In *A Knight's Tale,* why are there two different victory scenes back to back? (open spoilers)

I think this is answered in the opening scenes, when William pretends to be Sir Ector. They make a point that the other knight would need 3 more points to win, which is impossible, so he has to unhorse William if he wants to win.

And a robot, and a damn good spaceship pilot and managed the Phillies, truly a renaissance man.

Of all the baffling things in that scene, most seem to have been adequately explained here. But I’m still trying to figure you why you’d yell your own name in this situation.

He had just been knighted under his true identity, so it would make sense if he had yelled ‘I… AM… WILLIAAAAAAAAAM!’ or something like that, but the name on its own is weird.

Bending over backwards to accommodate the idea there’s a historical truth behind this, I believe that knights/nobles - and their retainers, men at arms etc - did use their surnames or titles as warcries “A Percy”, “A Warwick” for example. And c. 50 years after this we had “Cry God for Harry!” (citation needed).

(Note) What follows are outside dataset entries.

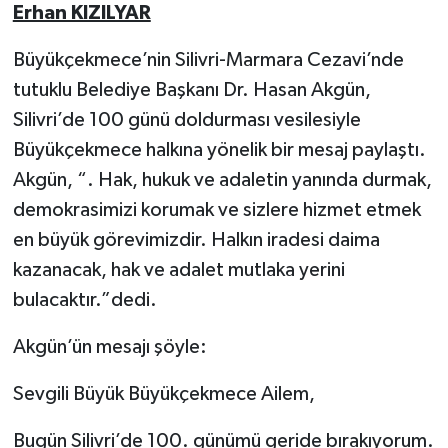
Erhan KIZILYAR
Büyükçekmece’nin Silivri-Marmara Cezavi’nde
tutuklu Belediye Başkanı Dr. Hasan Akgün,
Silivri’de 100 günü doldurması vesilesiyle
Büyükçekmece halkına yönelik bir mesaj paylaştı.
Akgün, “. Hak, hukuk ve adaletin yanında durmak,
demokrasimizi korumak ve sizlere hizmet etmek
en büyük görevimizdir. Halkın iradesi daima
kazanacak, hak ve adalet mutlaka yerini
bulacaktır.”dedi.
Akgün’ün mesajı şöyle:
Sevgili Büyük Büyükçekmece Ailem,
Bugün Silivri’de 100. günümü geride bırakıyorum.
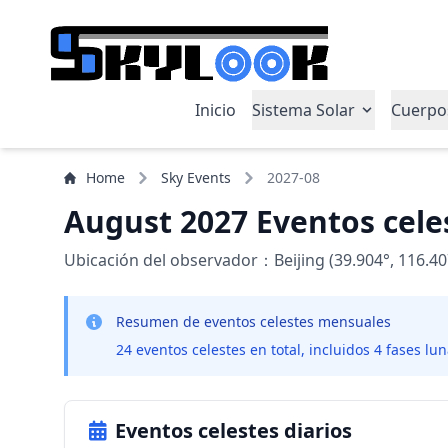
Inicio
Sistema Solar
Cuerpo
Home
Sky Events
2027-08
August 2027 Eventos cele
Ubicación del observador：Beijing (39.904°, 116.40
Resumen de eventos celestes mensuales
24 eventos celestes en total, incluidos 4 fases lu
Eventos celestes diarios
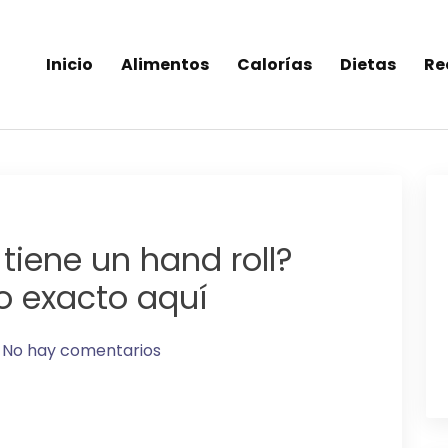
Inicio
Alimentos
Calorías
Dietas
Re
inea-alimentos saludables
tiene un hand roll?
o exacto aquí
No hay comentarios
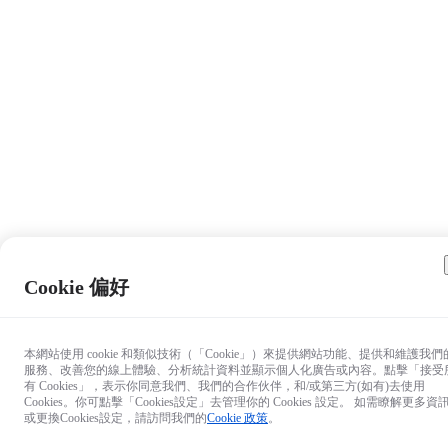
Cookie 偏好
本網站使用 cookie 和類似技術（「Cookie」）來提供網站功能、提供和維護我們
服務、改善您的線上體驗、分析統計資料並顯示個人化廣告或內容。點擊「接受
有 Cookies」，表示你同意我們、我們的合作伙伴，和/或第三方(如有)去使用
Cookies。你可點擊「Cookies設定」去管理你的 Cookies 設定。 如需瞭解更多資
或更換Cookies設定，請訪問我們的
Cookie 政策
。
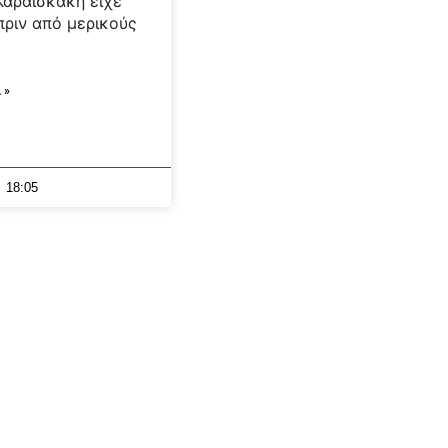
Καραισκάκη είχε
πριν από μερικούς
 »
18:05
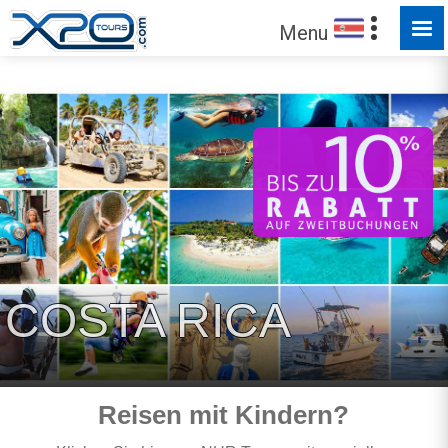
BUCHEN - JETZT EINFACHER GEMACHT
Menu
Vertrauen Sie unseren
373125
Kunden !
COSTA RICA
Reisen mit Kindern?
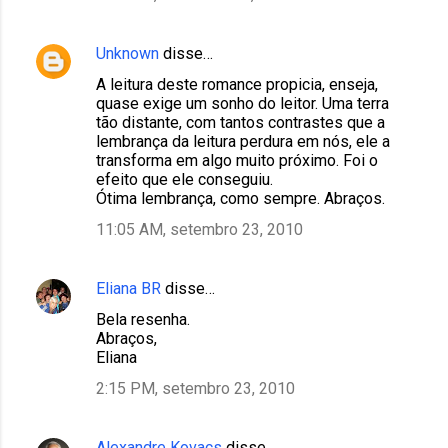
Unknown
disse…
A leitura deste romance propicia, enseja,
quase exige um sonho do leitor. Uma terra
tão distante, com tantos contrastes que a
lembrança da leitura perdura em nós, ele a
transforma em algo muito próximo. Foi o
efeito que ele conseguiu.
Ótima lembrança, como sempre. Abraços.
11:05 AM, setembro 23, 2010
Eliana BR
disse…
Bela resenha.
Abraços,
Eliana
2:15 PM, setembro 23, 2010
Alexandre Kovacs
disse…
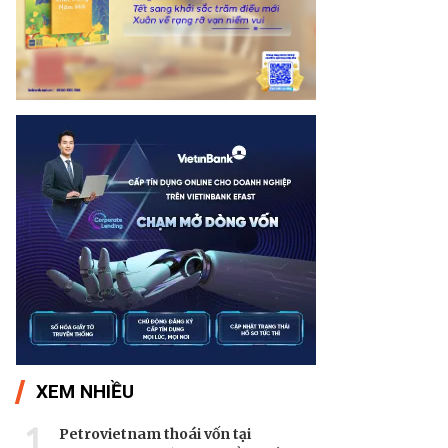
XEM NHIỀU
1
Petrovietnam thoái vốn tại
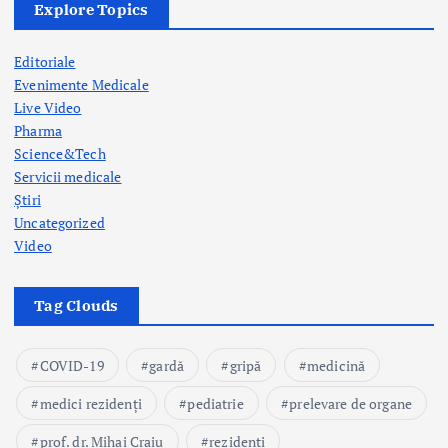
Explore Topics
Editoriale
Evenimente Medicale
Live Video
Pharma
Science&Tech
Servicii medicale
Știri
Uncategorized
Video
Tag Clouds
COVID-19
gardă
gripă
medicină
medici rezidenți
pediatrie
prelevare de organe
prof. dr. Mihai Craiu
rezidenți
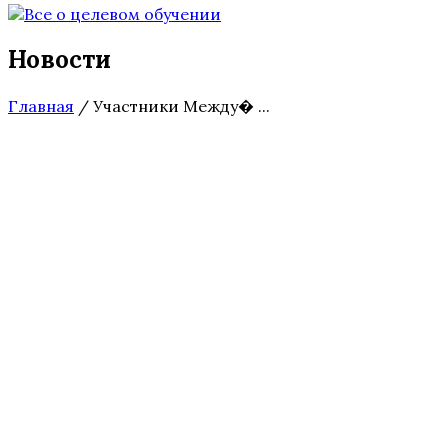
Новости
Главная
/
Участники Между� ...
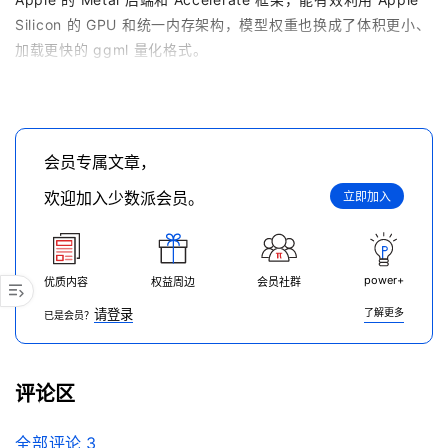
Silicon 的 GPU 和统一内存架构，模型权重也换成了体积更小、
加载更快的 ggml 量化格式。
会员专属文章，
欢迎加入少数派会员。
立即加入
power+
优质内容
权益周边
会员社群
请登录
了解更多
已是会员？
评论区
全部评论
3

But yeah, just the first name is a bit weird. Is the idea he didn’t have a surname? Too confusing anyhow - it feels like 90% of the nobles of this time were called John, Henry, Richard or Edward so not brilliant as a friend-or-foe identification scheme.

"Oh, you meant Harry Percy! No, we’re Harry Plantagenet mate. Yeah, no, easily done. Our fault, if I’m honest. Me and the lads will have a right laugh about this later I tell you.

Kill him."

He did, it was Thatcher. An important plot point, because it establishes that he’s ultimately responsible for Margaret Thatcher ruining the United Kingdom.

Child of a small time businessman, seizes limelight when the old guard can no longer deliver, wants to liberalise hidebound tradition, achieves support in the City of London by unleashing a Big Bang… I can see it.